Over the Christmas and New Year break, Defence Infrastructure Organisation (DIO) staff from the Cinque Ports Training Area (CPTA) in Kent battled the high tides and gale-force winds that threatened the sea defences at both Lydd and Hythe ranges.
DIO surveyors alerted the Environment Agency to flooding danger posed by a breach in sea defences at Hythe. This allowed the agency to repair the damage and head off the flood threat to local residents and the Grand Redoubt at Dymchurch.
Tom Dauben from the Environment Agency said:
Working around the clock with DIO and our contractors enabled us to stabilise the breach and repair the damage. The quick response of all parties ensured that the breach did not deteriorate further and cause flooding to properties or infrastructure.
The work has now been completed, leaving the Grand Redoubt safe once more. A scheduled monument, the fortification was built during the Napoleonic War as part of a large defensive scheme to protect the country from an expected French invasion.
The structure remains the property of the Ministry of Defence (MOD) and is used as a training facility.
Richard Goslett, DIO’s rural estate surveyor at CPTA, said:
When the storms began at Christmas we monitored the situation closely and alerted the Environment Agency, who carried out emergency repair works on the sea defences at the redoubt.
The completion of the repairs has taken longer than expected because the horrendous weather conditions meant that the contractors were only able to work at low tide. They also had to use quick-drying concrete to fill in the holes in the sea defences before the next high tide.
At Hythe Ranges, the heavy seas were so severe that they badly eroded the sea defences in front of the Grand Redoubt. A small hole in the protective sea wall before Christmas quickly grew to the size of a volleyball court by the New Year, threatening to flood the ranges and low-lying parts of Dymchurch and Hythe.
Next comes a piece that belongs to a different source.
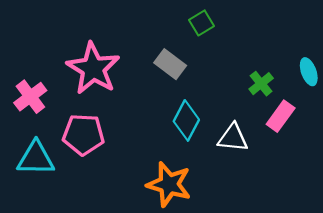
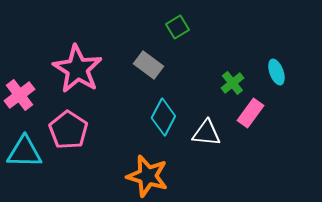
pink pentagon: (83, 135) -> (68, 130), turned 30

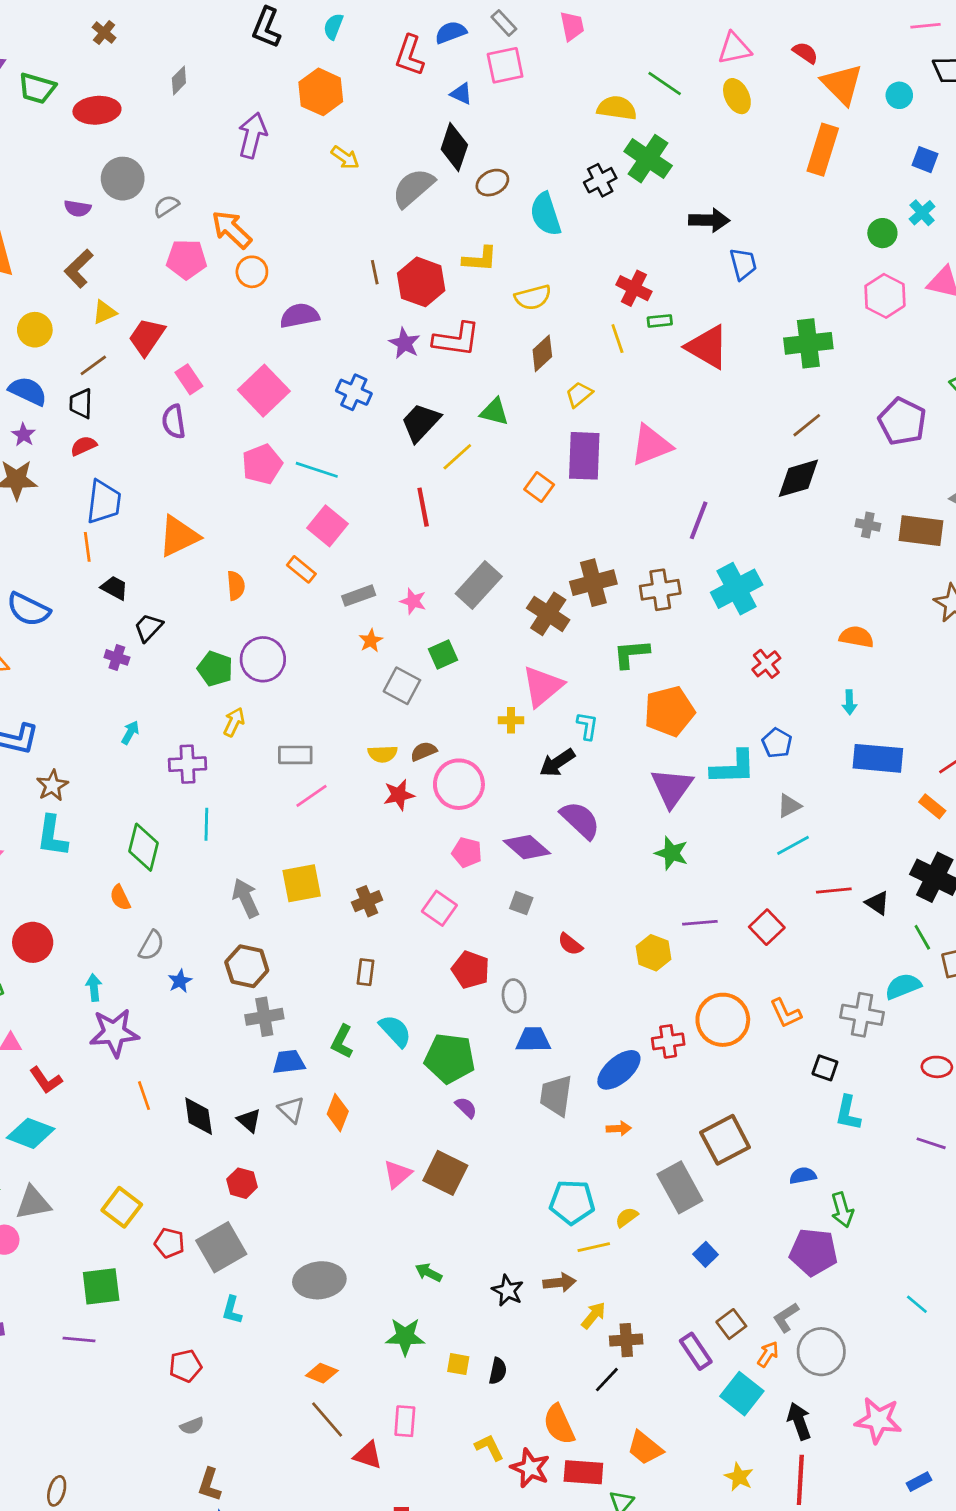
Mackley Construction, on behalf of the Environment Agency, began work to repair the sea defences in the middle of January. The work was expected to last 2 weeks, but the continuing bad weather and high tides meant that the work was delayed. Work on the scheme was completed on 14 February 2014.
Talking about the project, Lieutenant Colonel Dickie Bishop, Commander DIO Sustainable Development Training South East, said:
Completing this work has enabled the DIO to protect a historic coastal monument and ensure that local residents and their properties, along with our military ranges and training facilities, are protected from flooding in the future.